• Provided text
--- --- ---

SethTisue avatar May 02 '18 16:05 SethTisue

/cc @mkeskells @rorygraves I believe this to be the ticket of reference for the issue we were discussing. We can take another look at this to see if we can get rid of the problem in val pattern desguraring, rather than relying on opt:l:method being used.

retronym avatar Aug 23 '18 10:08 retronym

Cool. I had forgotten about this ticket.

rorygraves avatar Aug 23 '18 10:08 rorygraves

The Gitter convo also points to the latest efforts in scala/scala#4376.

--- --- ---

• Source data
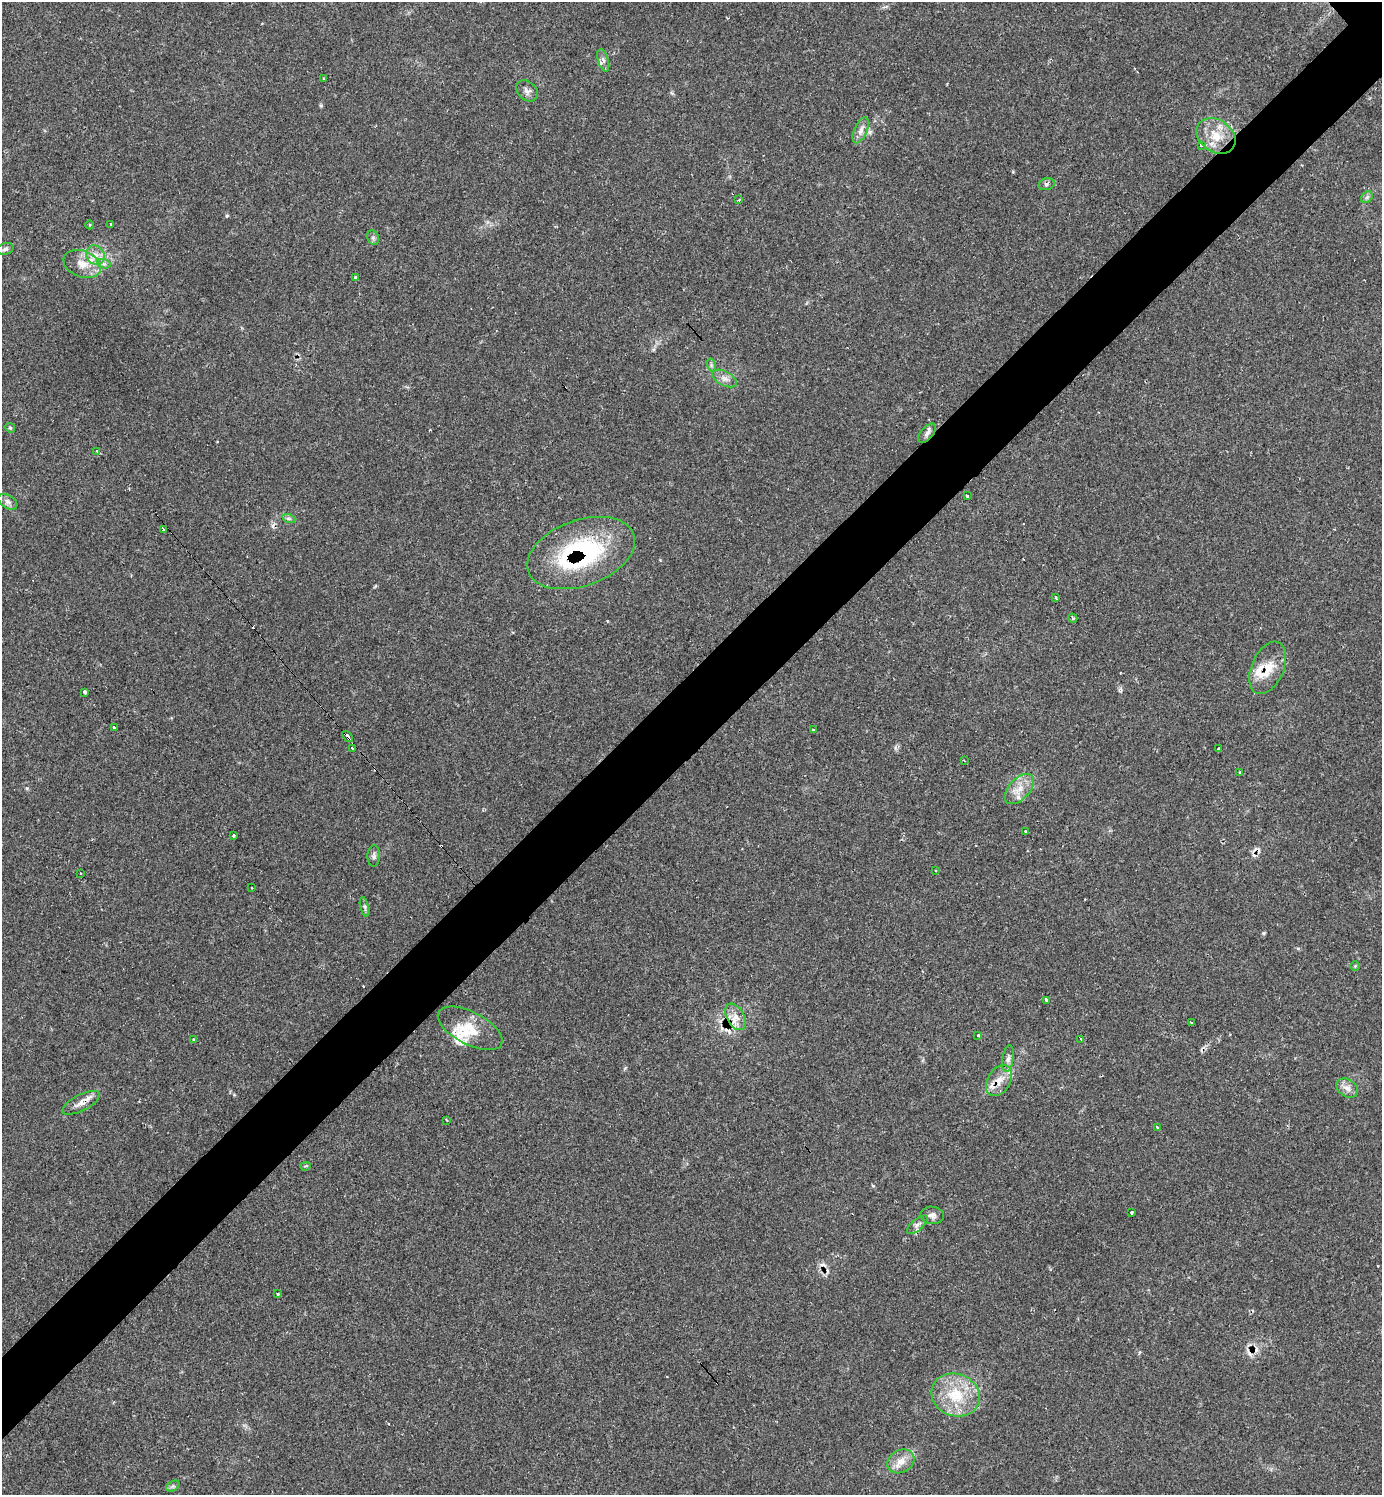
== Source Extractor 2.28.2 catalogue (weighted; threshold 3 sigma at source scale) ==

--- --- ---

• Exercise directions
Extend the thread on val pattern desugaring beyond its last comment. The listing has no connection to the thread on val pattern desugaring.

• Exercise result
Blaisorblade avatar Aug 23 '18 13:08 Blaisorblade

current repro

➜  snips scala -J--enable-preview -J--add-exports -Jjdk.jdeps/com.sun.tools.javap=ALL-UNNAMED -nobootcp -Xlint
Welcome to Scala 2.13.13 (OpenJDK 64-Bit Server VM, Java 21.0.2).
Type in expressions for evaluation. Or try :help.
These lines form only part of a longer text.